A dozen brokerages and investment banks have come out with research notes on what investors should expect from the finance minister Nirmala Sitharaman this coming Budget. The broader expectation is that the budget would support consumption and have a strong focus on manufacturing, with an emphasis on MSMEs. It is seen focusing on higher infrastructure spending, asset monetisation, and agriculture and rural spending. A look at past pre-election years also suggests a likely higher capex and rural spending is in the offing, analysts said.
The upcoming FY24 union budget, which is scheduled to be presented on February 1, comes at a crucial crossroads, said Nomura India.
"India needs to continue down the path of fiscal consolidation, but an incoming growth slowdown, lower nominal growth and political considerations – this will be the last full budget ahead of the 2024 general elections – mean uncertainty over the extent of consolidation," said Nomura India.
The government, Nomura said, will aim to balance consolidation and the need to support growth, announcing a fiscal deficit target of 5.9 per cent of GDP in FY24. This should be supported by lower subsidy spending, while ramping up capex, meaning a good quality of consolidation, it said adding that higher rural spending and some income tax tweaks are possible, but it is not pencilling in a populist budget.
ICRA expects a further boost in capital expenditure in the FY2024 Budget and continued support towards the rural economy.

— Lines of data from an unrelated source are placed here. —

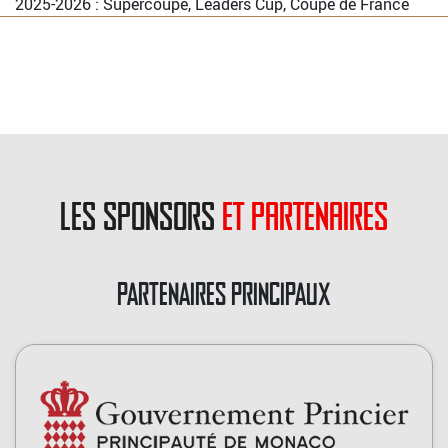
2025-2026 : Supercoupe, Leaders Cup, Coupe de France
les sponsors
et partenaires
PARTENAIRES PRINCIPAUX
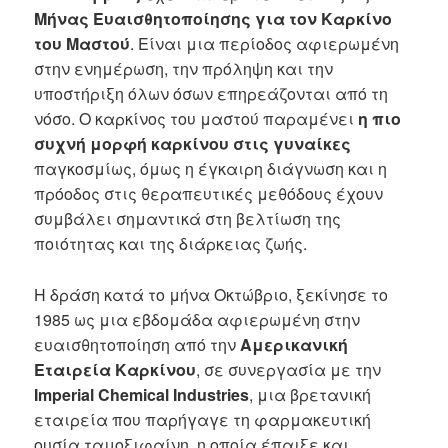
Μήνας Ευαισθητοποίησης για τον Καρκίνο
του Μαστού
. Είναι μια περίοδος αφιερωμένη
στην ενημέρωση, την πρόληψη και την
υποστήριξη όλων όσων επηρεάζονται από τη
νόσο. Ο καρκίνος του μαστού παραμένει
η πιο
συχνή μορφή καρκίνου στις γυναίκες
παγκοσμίως, όμως η έγκαιρη διάγνωση και η
πρόοδος στις θεραπευτικές μεθόδους έχουν
συμβάλει σημαντικά στη βελτίωση της
ποιότητας και της διάρκειας ζωής.
Η δράση κατά το μήνα Οκτώβριο, ξεκίνησε το
1985 ως μια εβδομάδα αφιερωμένη στην
ευαισθητοποίηση από την
Αμερικανική
Εταιρεία Καρκίνου
, σε συνεργασία με την
Imperial Chemical Industries
, μια βρετανική
εταιρεία που παρήγαγε τη φαρμακευτική
ουσία ταμοξιφαίνη, η οποία έπαιξε και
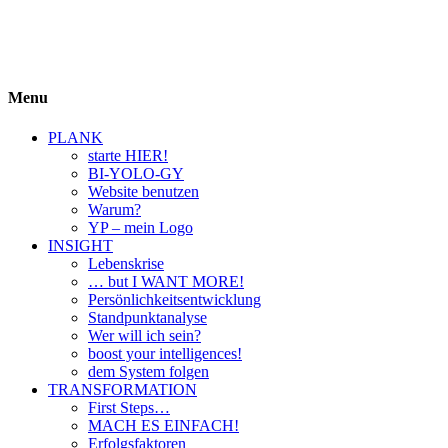
BIYOLOGY
einfach krass und krass einfach
Menu
PLANK
starte HIER!
BI-YOLO-GY
Website benutzen
Warum?
YP – mein Logo
INSIGHT
Lebenskrise
… but I WANT MORE!
Persönlichkeitsentwicklung
Standpunktanalyse
Wer will ich sein?
boost your intelligences!
dem System folgen
TRANSFORMATION
First Steps…
MACH ES EINFACH!
Erfolgsfaktoren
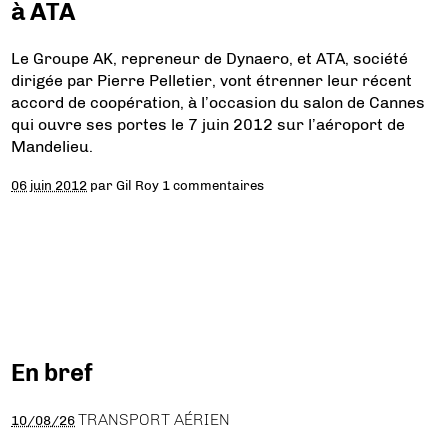
à ATA
Le Groupe AK, repreneur de Dynaero, et ATA, société
dirigée par Pierre Pelletier, vont étrenner leur récent
accord de coopération, à l’occasion du salon de Cannes
qui ouvre ses portes le 7 juin 2012 sur l’aéroport de
Mandelieu.
06 juin 2012
par
Gil Roy
1 commentaires
En bref
TRANSPORT AÉRIEN
10/08/26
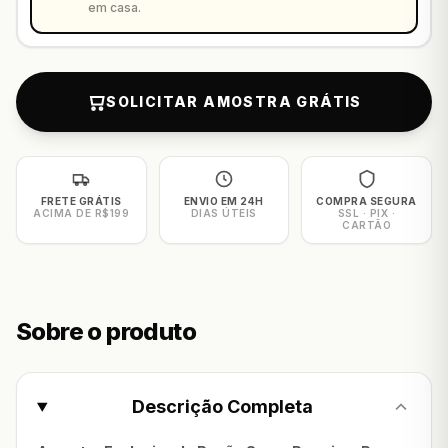
em casa.
SOLICITAR AMOSTRA GRÁTIS
FRETE GRÁTIS
ENVIO EM 24H
COMPRA SEGURA
ACIMA DE R$199
DIAS ÚTEIS
SSL · PIX ·
CARTÃO
Sobre o produto
Descrição Completa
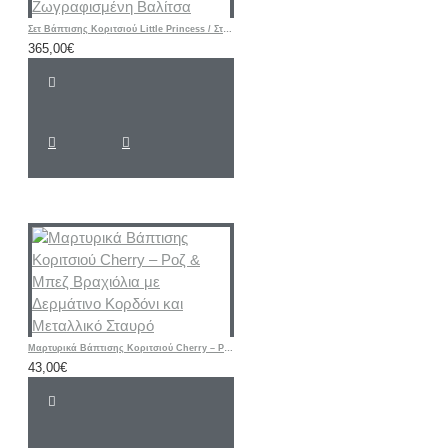
Σετ Βάπτισης Κοριτσιού Little Princess / Στέμμα με Ζωγραφισμένη Βαλίτσα
365,00€
Μαρτυρικά Βάπτισης Κοριτσιού Cherry – Ροζ & Μπεζ Βραχιόλια με Δερμάτινο Κορδόνι και Μεταλλικό Σταυρό
43,00€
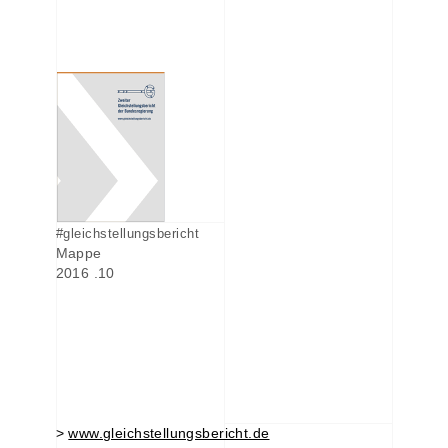
#gleichstellungsbericht
Mappe
2016 .10
>
www.gleichstellungsbericht.de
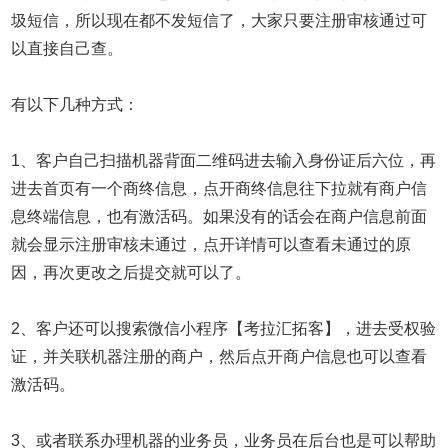
圾短信，所以现在都不发短信了，大家只要注册审核通过可
以直接自己查。
有以下几种方式：
1、客户自己扫描机器背面二维码进去输入身份证后六位，再
进去首页有一个商终信息，点开商终信息往下拉就有商户信
息终端信息，也有激活码。如果没有的话会在商户信息前面
就会显示注册审核未通过，点开详情可以查看未通过的原
因，再次更改之后提交就可以了。
2、客户还可以搜索微信小程序【考拉汇拓客】，进去受权验
证，并关联机器注册的商户，然后点开商户信息也可以查看
激活码。
3、或者联系办理机器的业务员，业务员在后台也是可以帮助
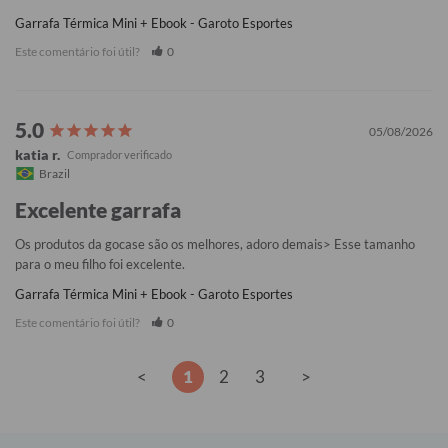
Garrafa Térmica Mini + Ebook - Garoto Esportes
Este comentário foi útil?
0
05/08/2026
katia r.
Brazil
Excelente garrafa
Os produtos da gocase são os melhores, adoro demais> Esse tamanho 
para o meu filho foi excelente.
Garrafa Térmica Mini + Ebook - Garoto Esportes
Este comentário foi útil?
0
<
1
2
3
>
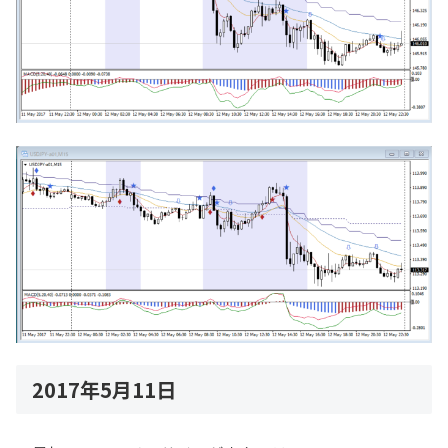
2017年5月11日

In addition, it believes an announcement of a big-bang feel-good social sector scheme could be funded by the cushion provided by lower expenditure on subsidies.
"In the backdrop of a global growth slowdown and geopolitical uncertainty, ICRA foresees the FY2024 Union Budget to support domestic economic growth, with a continued impetus towards infrastructure and capacity development. The Union Budget for FY2024 is likely to entail a further modest fiscal consolidation, however, providing a clear fiscal glide path for the medium term holds key to ensure GoI’s commitment in sticking to the fiscal consolidation roadmap to achieve its deficit targets," ICRA said.
What history suggests
Goldman Sachs analysed the pre-election budgets over the last 15 years to better understand changes in spending patterns. Net-net, its analysis reveals that typically there is an increase in capex allocation towards infrastructure -- mainly consisting of roads and railways and a cut in defence spending. In the case of current expenditure, an increased allocation towards rural spending or welfare schemes mainly in education and healthcare was seen, Goldman Sachs said in a note.
In FY19, capital expenditure on defence decreased from 36 per cent (FY 15-18 average) to 32 per cent, while infrastructure increased from 29 per cent (FY15-18 average) to 40 per cent of total capex. In the case of current expenditure, spending on defence declined from 15 oer cent (FY15-18 average) to 13 per cent while welfare spending increased from 8 per cent (FY 15-18 average) to 19 per cent of total current expenditure, Goldman Sachs said.
Goldman Sachs noted that in FY14, also a pre-election year, capital expenditure on defence declined from 44 per cent (FY10-13 average) to 43 per cent, while infrastructure increased from 20 per cent (FY 10-13 average) to 23 per cent of total capex. In case of current expenditure, spending on welfare marginally increased from 8.5 per cent (FY10-13 average) to 8.7 per cent while rural spending decreased from 16 per cent (FY10-13 average) to 13 per cent of total current expenditure.
In FY09, infrastructure capex increased from 16 per cent (FY05-08 average) to 19 per cent of total capex. Rural spending increased from 13 per cent (FY05-08 average) to 20 per cent.